KS Brewer (b. 1992) combines time-based and multi-sensory forms with extensive research on psychological trauma and its personal and collective impacts. Her work attempts to bypass the barriers to communication that trauma creates by appealing directly to viewers’ senses and emotions.

Brewer holds a B.A. in Film & Television from NYU’s Tisch School of the Arts. She will be a resident artist at ChaNorth this May, is currently a participant in Trestle’s Critical Feedback Program (2019), and formerly a recipient of Honor USA’s Audience Choice grant (2016), and a finalist for Peripheral Vision’s publication fellowship (2018). She has exhibited and performed at numerous venues including Chashama Gala (upcoming), Aggregate Space Gallery, Lucas Lucas Gallery, Plaxall Gallery, Superchief, and Flux Factory. Her work has been featured in publications including Forbes, Ravelin Magazine, Museé, Emergency Index Vol. 7, and Vice show Desus & Mero. She is the curator of the current exhibition STAG: The Illicit Origins of Pornographic Film at the Museum of Sex.

 Paul Maheke is an artist, born in France, and living and working in London. He completed his MFA at l’École Nationale Supérieure d’Arts de Paris-Cergy in 2011 and a programme of study at Open School East, London in 2015 where he pursued a period of research and a series of public conversations entitled ‘Beyond Beyoncé: Use It Like a Bumper!’ Maheke was awarded the South London Gallery Graduate Residency 2015-16 and his exhibition ‘I Lost Track of the Swarm’ was exhibited in the first floor galleries in late spring 2016.
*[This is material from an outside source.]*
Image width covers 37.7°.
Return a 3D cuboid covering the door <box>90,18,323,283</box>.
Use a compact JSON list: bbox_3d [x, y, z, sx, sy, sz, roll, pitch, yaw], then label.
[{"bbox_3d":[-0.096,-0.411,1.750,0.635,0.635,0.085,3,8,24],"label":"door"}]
Paul’s art conceptualises the body as a container of history and meaning. “For queer people of colour there is this huge imbalance between those moments of erasure and absolute invisibility, and simultaneously there is an hyper-visibility and a demand for that, and how do you navigate that.” He’s seeking to rearticulate, destabilising dominant narratives. “There is something that has to, for me, go beyond the representational because the representational is also violent.” He is creating space for understanding identity beyond colonialist, hierarchical frameworks. To make room for discussion. “There is this idea of placing myself somewhere outside — believing in the position at the periphery of things, and the periphery can address the centre by staying at the periphery.”
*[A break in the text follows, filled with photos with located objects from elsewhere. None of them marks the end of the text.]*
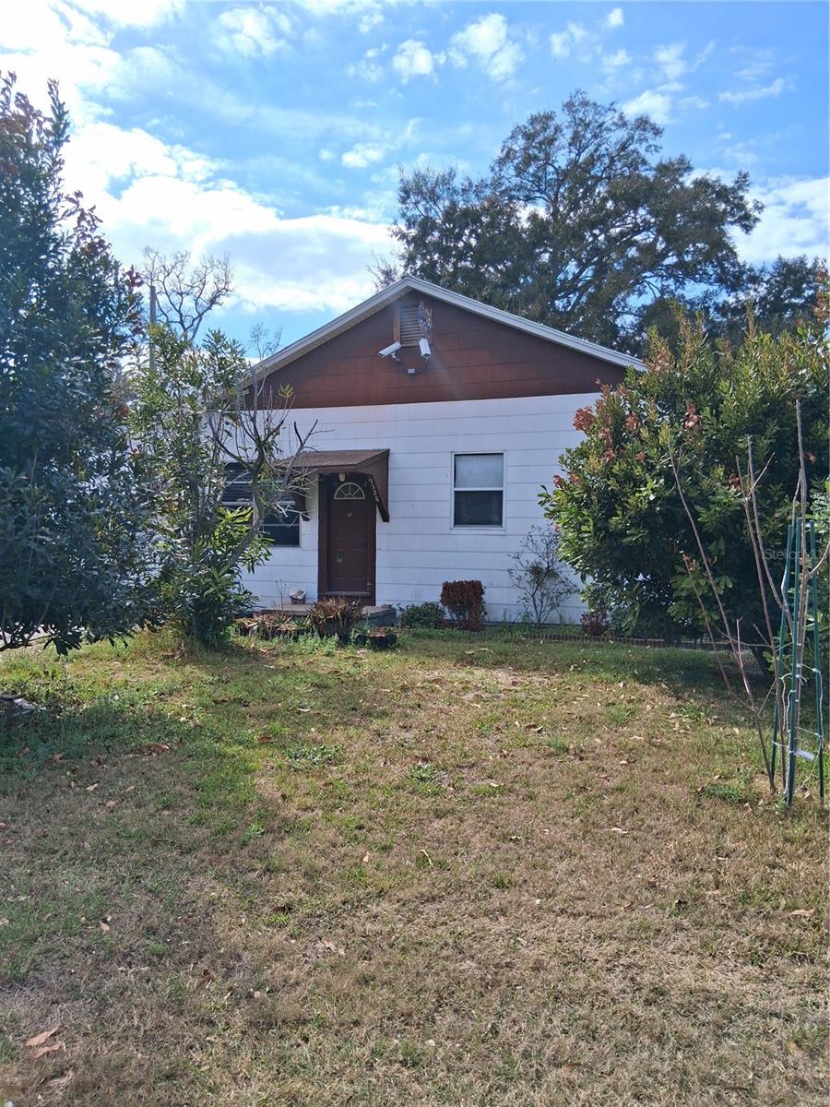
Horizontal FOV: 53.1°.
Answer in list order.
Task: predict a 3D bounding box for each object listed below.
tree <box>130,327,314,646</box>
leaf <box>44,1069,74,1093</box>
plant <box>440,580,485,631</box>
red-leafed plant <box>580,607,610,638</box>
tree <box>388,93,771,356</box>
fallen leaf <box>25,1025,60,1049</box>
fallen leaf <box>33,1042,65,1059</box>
[{"bbox_3d":[-2.628,-0.913,11.200,2.500,4.274,2.300,0,1,-13],"label":"tree"},{"bbox_3d":[-0.964,1.429,2.254,0.050,0.025,0.083,1,1,33],"label":"leaf"},{"bbox_3d":[0.751,0.824,13.150,0.700,0.817,0.620,1,1,3],"label":"plant"},{"bbox_3d":[2.676,1.025,12.400,0.450,0.468,0.420,1,1,12],"label":"red-leafed plant"},{"bbox_3d":[5.809,-8.161,30.973,14.200,18.171,13.500,1,1,11],"label":"tree"},{"bbox_3d":[-1.099,1.423,2.457,0.045,0.025,0.115,1,1,28],"label":"fallen leaf"},{"bbox_3d":[-1.051,1.425,2.386,0.038,0.022,0.080,2,2,40],"label":"fallen leaf"}]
Represented by Sultana Gallery, Maheke is doing his New York debut at the Abrons Art Center in Spring 2019.  Recent projects include: ‘Ten Days Six Nights’, cur. Catherine Wood and Andrea Lissoni, Tate Modern, London, UK (2017); ‘Acqua Alta’, Sultana Gallery, Paris, FR (2017, solo show); ‘What Flows Through and Across’, Assembly Point, London (2017, solo show); ‘In Me Everything is Already Flowing’, Center, Berlin (2016, solo show); ‘No Ordinary Love’, Galerie Sultana, Paris (2016); ‘The Rebel Man Standard Festival’, Guest Projects, London (2016); ‘I Would’ve Done Everything for You / Gimme More’, cur. Cédric Fauq, London (2016); Festival de l’Inattention, Paris (2016); ‘I Lost Track of the Swarm’, South London Gallery (2016); artist-in-residence at Darling Foundry, Montreal, Canada (2015); ‘ODRADEK’, Les Instants Chavirés, cur. Mikaela Assolent and Flora Katz, Montreuil, France (2015); ‘59th Salon de Montrouge’, Montrouge, France (2014)
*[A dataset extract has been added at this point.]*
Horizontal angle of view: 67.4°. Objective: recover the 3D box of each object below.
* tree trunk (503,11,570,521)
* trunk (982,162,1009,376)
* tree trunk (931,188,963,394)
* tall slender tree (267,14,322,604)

Robert Balun is an adjunct at The City College of New York, where he teaches creative writing and composition. His poems are forthcoming from Reality Beach and Powder Keg Magazine.  Recent work appears in TAGVVERK, Tammy, Prelude, Barrow Street, Poor Claudia, Apogee, Cosmonauts Avenue, and others. He is the Coordinator of the Digital Chapbook Series for The Operating System.  His debut collection of poetry, Acid Western, will be published in 2020.

 This piece in this show is the second in an ongoing series of works that seek to reconfigure how poetry is normally encountered; off the page, beyond the stage, and into a physical space.  I think that poetry tends to be generally siloed and specialized, rarely encountered unless you are already the kind of person who seeks out poetry.  Similarly, the performance of poetry tends to be a one-sided interaction between reader and audience.  By placing poems in a physical space, new audiences, who might not have otherwise, are able to encounter poetry.  And just as the poetry of performance or page ask for specific considerations of medium, the public poem offers its own implications of form.